* What the task asks *
Answer with a single number: the count of lines below that hold "output".

##### Data under study #####

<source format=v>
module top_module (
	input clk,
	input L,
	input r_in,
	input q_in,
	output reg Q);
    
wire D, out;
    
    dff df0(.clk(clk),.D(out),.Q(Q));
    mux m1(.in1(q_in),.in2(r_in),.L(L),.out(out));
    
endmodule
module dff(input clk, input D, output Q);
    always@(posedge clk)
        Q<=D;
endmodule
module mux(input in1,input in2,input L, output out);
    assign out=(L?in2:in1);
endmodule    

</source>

#####
##### Data under study #####

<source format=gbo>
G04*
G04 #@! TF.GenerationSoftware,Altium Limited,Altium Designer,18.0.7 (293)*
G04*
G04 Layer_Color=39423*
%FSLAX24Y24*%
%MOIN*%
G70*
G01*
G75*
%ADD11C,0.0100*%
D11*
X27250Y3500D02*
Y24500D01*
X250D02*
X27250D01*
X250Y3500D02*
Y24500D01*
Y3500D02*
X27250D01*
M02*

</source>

#####
##### Data under study #####

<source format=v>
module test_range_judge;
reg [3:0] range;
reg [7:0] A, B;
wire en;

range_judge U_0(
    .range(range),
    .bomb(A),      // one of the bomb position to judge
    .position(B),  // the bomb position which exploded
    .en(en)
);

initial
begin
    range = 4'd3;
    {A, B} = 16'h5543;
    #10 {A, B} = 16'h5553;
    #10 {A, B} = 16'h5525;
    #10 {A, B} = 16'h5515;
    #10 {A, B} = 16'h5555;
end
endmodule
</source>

#####

* The answer *
3